Especially considering he was a lawyer, and his firm, and he and his dad were the trustees of the only trust fund I had. My financial future, literally, rested in his hands. At least it did before Liam and Infidelity came along.
“So….” I started, untwisting the top of the water. “How’s it going?”
He laughed lightly, that soft and raspy voice of his filling the air. “Been better. You scared of me after reading about my arrest?”
“It said you were just a teenager.”
He chugged the water and swiped the back of his hand over his mouth. “Doesn’t matter. I’d kick those assholes’ asses any day of the week regardless of how old I was.”
I stared at him, twisting on my lounger to get a better view of him while he waited for me. That wasn’t exactly…comforting.

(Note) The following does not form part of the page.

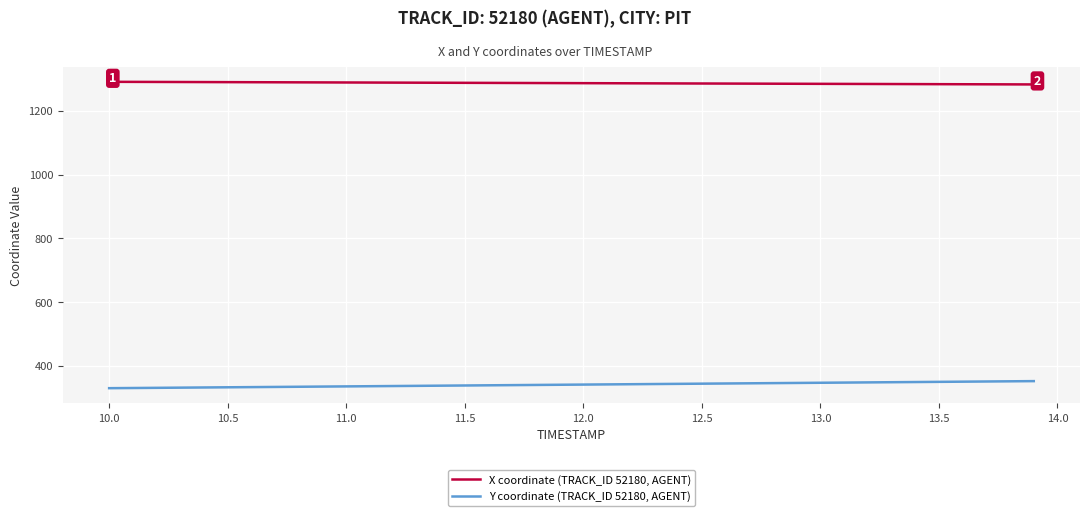

What is the minimum value shown in the chart?

330.4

He turned to me, lifted his feet off the lounger and placed them on the deck. Knees spread wide, his hands dangled between them, one holding the water. “My sister doesn’t want anyone to know. She’s fought for years to get out from all of this, but I swear, right now, she doesn’t want anyone to know even though the truth is closer to coming out now more than ever.”
“Okay.” Ominous didn’t describe the cloud of heaviness that fell over us.